## WHAT YOU WILL DO
#1 In the text on stroke imaging, what may contrast enhancement of an intracranial plaque indicate?
#2 Continue the text on stroke imaging from its final sentence.
** PAGE EXTRACT follows **
Two complementary strategies can be employed to determine the underlying mechanism of stroke. First, as previously described, the analysis of brain parenchymal lesions can provide important insights into stroke etiology, analogous to investigating a crime scene for clues about the perpetrator. Lesion patterns identified by diffusion-weighted imaging can help infer whether the underlying mechanism is artery-to-artery embolism, hypoperfusion, or perforator occlusion [20]. The second approach focuses more directly on the affected vessel itself, specifically the intracranial artery. Conventional magnetic resonance angiography (MRA) primarily visualizes the vessel lumen and may fail to capture crucial vessel wall features that contribute to plaque vulnerability and stroke risk.
HR-MRI, particularly vessel wall MRI (VW-MRI), has emerged as a valuable modality for elucidating the underlying pathology of ICAS and for identifying high-risk plaques associated with stroke. HR-MRI offers detailed visualization of the intracranial arterial wall, enabling the assessment of key plaque characteristics such as eccentricity, contrast enhancement, intraplaque hemorrhage, and positive remodeling [21]. These features are increasingly recognized as markers of plaque instability. For example, contrast enhancement may indicate active inflammation, neovascularization, or increased endothelial permeability, which are factors associated with an elevated risk of plaque rupture. Likewise, intraplaque hemorrhage or the presence of juxtaluminal thrombus suggests recent plaque disruption and thromboembolic potential. VW-MRI can also clarify the relationship between plaque location and the origin of perforating arteries, providing an explanation for the occurrence and size of perforator infarcts based on branching patterns and plaque involvement [22].
Furthermore, HR-MRI is valuable for distinguishing ICAS from other intracranial arteriopathies—such as vasculitis, moyamoya disease, or arterial dissection—based on differences in wall morphology, distribution, and enhancement patterns (Table 2) [23]. This is particularly important in cases of cryptogenic stroke or in patients without conventional vascular risk factors. A key advantage of HR-MRI is its ability to detect nonstenotic atherosclerosis—plaques that do not cause significant luminal narrowing and are often undetectable by standard imaging modalities like MRA or computed tomography angiography. Even in the absence of overt stenosis, such plaques may be clinically significant, especially when unstable or situated near perforator origins.
By providing detailed insights into both the structural and biological features of intracranial plaques, HR-MRI greatly enhances diagnostic precision in ICAS-related stroke, supports risk stratification, and informs individualized treatment strategies. As such, this imaging modality holds considerable promise for guiding more aggressive or targeted secondary prevention in patients at heightened risk of recurrence.
** End of PAGE EXTRACT **
** RECORD EXTRACTS follows **
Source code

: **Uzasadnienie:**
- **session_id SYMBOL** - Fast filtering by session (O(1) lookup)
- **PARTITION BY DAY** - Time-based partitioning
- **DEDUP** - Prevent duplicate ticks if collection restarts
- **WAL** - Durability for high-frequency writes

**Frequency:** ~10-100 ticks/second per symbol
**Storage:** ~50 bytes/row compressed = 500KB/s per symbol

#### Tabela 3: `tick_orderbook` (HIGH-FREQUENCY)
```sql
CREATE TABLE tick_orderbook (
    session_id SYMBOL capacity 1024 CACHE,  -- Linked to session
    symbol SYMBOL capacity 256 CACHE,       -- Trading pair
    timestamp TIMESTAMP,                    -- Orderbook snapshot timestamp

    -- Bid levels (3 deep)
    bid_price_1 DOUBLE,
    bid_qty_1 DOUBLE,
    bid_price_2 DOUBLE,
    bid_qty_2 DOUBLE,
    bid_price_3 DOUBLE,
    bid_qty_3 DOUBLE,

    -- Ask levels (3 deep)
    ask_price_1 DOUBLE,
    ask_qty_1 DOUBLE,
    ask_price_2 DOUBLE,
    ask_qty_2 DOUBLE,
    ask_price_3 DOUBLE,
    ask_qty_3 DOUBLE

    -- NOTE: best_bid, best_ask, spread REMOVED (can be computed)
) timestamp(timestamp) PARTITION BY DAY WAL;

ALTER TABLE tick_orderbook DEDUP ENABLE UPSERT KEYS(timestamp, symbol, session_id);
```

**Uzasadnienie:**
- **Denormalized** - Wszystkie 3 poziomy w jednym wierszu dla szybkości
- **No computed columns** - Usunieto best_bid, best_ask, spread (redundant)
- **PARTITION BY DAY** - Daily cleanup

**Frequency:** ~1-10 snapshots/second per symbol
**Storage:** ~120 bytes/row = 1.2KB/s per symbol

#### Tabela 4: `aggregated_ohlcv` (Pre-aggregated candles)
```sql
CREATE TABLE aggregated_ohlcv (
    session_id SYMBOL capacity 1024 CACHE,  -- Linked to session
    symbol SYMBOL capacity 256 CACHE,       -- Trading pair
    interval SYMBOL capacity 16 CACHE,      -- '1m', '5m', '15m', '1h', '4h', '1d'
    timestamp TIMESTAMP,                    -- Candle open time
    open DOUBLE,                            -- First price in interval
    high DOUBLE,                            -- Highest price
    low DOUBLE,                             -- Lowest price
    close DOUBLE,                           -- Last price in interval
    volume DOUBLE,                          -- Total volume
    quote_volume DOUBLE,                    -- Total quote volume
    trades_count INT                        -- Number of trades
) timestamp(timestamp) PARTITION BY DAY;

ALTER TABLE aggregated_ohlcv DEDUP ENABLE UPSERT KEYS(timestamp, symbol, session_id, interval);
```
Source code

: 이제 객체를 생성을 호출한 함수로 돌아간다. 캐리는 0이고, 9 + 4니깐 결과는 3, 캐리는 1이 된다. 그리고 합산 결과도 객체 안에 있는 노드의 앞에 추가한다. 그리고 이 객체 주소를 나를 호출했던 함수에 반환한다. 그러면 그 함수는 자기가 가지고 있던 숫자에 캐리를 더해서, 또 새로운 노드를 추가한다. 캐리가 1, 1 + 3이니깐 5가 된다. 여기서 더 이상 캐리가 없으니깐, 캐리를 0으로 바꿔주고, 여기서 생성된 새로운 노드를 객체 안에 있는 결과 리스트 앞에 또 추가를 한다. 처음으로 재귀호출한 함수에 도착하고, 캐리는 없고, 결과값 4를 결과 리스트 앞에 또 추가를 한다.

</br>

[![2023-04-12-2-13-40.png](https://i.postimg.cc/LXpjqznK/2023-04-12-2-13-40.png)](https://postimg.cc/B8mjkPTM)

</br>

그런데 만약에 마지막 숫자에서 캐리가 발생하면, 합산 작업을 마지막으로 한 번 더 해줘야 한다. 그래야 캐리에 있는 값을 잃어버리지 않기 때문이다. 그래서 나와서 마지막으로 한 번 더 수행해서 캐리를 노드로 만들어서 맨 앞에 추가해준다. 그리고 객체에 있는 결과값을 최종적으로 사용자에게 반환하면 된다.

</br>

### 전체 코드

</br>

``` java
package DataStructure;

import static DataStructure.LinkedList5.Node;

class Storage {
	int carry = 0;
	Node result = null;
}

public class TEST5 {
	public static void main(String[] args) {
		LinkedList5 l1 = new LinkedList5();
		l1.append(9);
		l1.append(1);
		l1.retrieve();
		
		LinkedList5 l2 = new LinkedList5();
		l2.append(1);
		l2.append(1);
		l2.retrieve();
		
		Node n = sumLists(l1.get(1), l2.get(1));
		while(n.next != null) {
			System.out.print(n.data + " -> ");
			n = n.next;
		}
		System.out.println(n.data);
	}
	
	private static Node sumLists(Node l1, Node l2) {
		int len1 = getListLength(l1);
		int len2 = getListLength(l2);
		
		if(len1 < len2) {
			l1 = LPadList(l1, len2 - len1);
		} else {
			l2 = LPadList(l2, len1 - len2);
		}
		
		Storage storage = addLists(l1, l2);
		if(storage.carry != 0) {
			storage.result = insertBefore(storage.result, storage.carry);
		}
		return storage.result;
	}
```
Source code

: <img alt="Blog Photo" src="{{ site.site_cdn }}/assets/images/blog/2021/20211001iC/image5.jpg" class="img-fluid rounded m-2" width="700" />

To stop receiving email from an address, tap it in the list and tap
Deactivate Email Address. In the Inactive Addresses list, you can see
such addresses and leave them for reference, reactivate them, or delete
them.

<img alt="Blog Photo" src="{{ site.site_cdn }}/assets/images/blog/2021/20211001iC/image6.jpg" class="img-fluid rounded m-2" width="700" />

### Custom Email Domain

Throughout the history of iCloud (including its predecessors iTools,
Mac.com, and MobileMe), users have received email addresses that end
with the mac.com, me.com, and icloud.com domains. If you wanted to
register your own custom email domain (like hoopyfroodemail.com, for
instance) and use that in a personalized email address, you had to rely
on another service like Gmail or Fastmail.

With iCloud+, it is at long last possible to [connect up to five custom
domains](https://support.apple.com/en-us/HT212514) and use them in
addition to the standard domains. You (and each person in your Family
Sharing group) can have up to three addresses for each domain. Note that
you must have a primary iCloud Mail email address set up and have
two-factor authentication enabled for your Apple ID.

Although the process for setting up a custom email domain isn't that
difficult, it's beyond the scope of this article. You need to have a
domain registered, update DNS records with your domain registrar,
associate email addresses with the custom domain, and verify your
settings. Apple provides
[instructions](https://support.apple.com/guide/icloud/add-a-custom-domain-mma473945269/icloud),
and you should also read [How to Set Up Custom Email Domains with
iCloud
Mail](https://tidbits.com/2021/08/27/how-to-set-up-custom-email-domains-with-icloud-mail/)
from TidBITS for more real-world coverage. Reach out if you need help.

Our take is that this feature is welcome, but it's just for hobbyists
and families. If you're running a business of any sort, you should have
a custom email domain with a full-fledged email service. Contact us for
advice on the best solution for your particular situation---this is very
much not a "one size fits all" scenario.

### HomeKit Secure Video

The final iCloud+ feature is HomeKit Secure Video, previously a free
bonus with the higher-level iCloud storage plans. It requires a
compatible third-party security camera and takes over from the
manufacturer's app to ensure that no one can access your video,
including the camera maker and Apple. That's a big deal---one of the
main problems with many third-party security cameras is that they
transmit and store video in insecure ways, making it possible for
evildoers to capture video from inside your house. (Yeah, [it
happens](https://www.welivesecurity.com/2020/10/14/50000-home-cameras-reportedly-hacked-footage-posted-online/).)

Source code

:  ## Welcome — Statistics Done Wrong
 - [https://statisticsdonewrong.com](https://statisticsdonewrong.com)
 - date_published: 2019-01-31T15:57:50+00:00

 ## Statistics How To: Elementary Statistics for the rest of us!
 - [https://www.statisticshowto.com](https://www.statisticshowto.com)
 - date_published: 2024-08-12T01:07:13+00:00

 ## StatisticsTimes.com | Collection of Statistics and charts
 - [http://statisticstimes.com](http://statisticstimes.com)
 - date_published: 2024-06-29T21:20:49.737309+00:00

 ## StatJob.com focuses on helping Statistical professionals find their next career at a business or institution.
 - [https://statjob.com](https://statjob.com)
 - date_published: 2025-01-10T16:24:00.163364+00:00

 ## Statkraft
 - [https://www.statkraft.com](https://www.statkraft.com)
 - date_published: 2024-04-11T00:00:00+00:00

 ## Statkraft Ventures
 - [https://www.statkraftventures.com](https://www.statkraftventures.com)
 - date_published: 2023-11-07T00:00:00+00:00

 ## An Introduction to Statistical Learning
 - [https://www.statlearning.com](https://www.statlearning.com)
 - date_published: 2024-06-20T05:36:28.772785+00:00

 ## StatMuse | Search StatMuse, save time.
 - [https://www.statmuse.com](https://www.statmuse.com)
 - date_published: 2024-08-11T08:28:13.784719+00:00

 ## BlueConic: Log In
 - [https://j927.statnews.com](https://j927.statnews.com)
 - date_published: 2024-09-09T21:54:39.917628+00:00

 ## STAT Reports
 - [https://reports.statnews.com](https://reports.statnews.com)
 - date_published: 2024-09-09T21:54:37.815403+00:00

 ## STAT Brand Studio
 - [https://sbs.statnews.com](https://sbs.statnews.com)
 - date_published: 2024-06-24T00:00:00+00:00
** End of RECORD EXTRACTS **
## ANSWERS TO EACH TASK
#1 Active inflammation, neovascularization, or increased endothelial permeability.

#2
Following the SAMMPRIS (Stenting and Aggressive Medical Management for Preventing Recurrent Stroke in Intracranial Stenosis) trial, aggressive medical therapy has become the standard first-line approach for symptomatic ICAS [24]. The SAMMPRIS study demonstrated that intensive medical therapy, including dual antiplatelet therapy (aspirin and clopidogrel for 90 days), strict blood pressure and LDL cholesterol control, and comprehensive lifestyle modification, was superior to percutaneous transluminal angioplasty and stenting (PTAS) in preventing recurrent stroke. Notably, the 30-day rate of stroke and death was significantly higher in the PTAS group than in the medical therapy group (14.7% vs. 5.8%), thereby firmly establishing pharmacologic management as the mainstay of treatment.
Regarding antithrombotic therapy, several studies have further refined treatment strategies for ICAS. A subanalysis of the CHANCE (Clopidogrel in High-Risk Patients with Acute Non-disabling Cerebrovascular Events) trial, which originally investigated dual antiplatelet therapy (DAPT) with aspirin and clopidogrel in patients with minor stroke or high-risk transient ischemic attack, revealed that in patients with underlying ICAS, short-term DAPT significantly reduced the risk of recurrent stroke compared to aspirin alone, particularly within the first 21 days [25]. These findings support the early use of DAPT in patients with ICAS-related stroke or transient ischemic attack, consistent with the approach used in the SAMMPRIS trial.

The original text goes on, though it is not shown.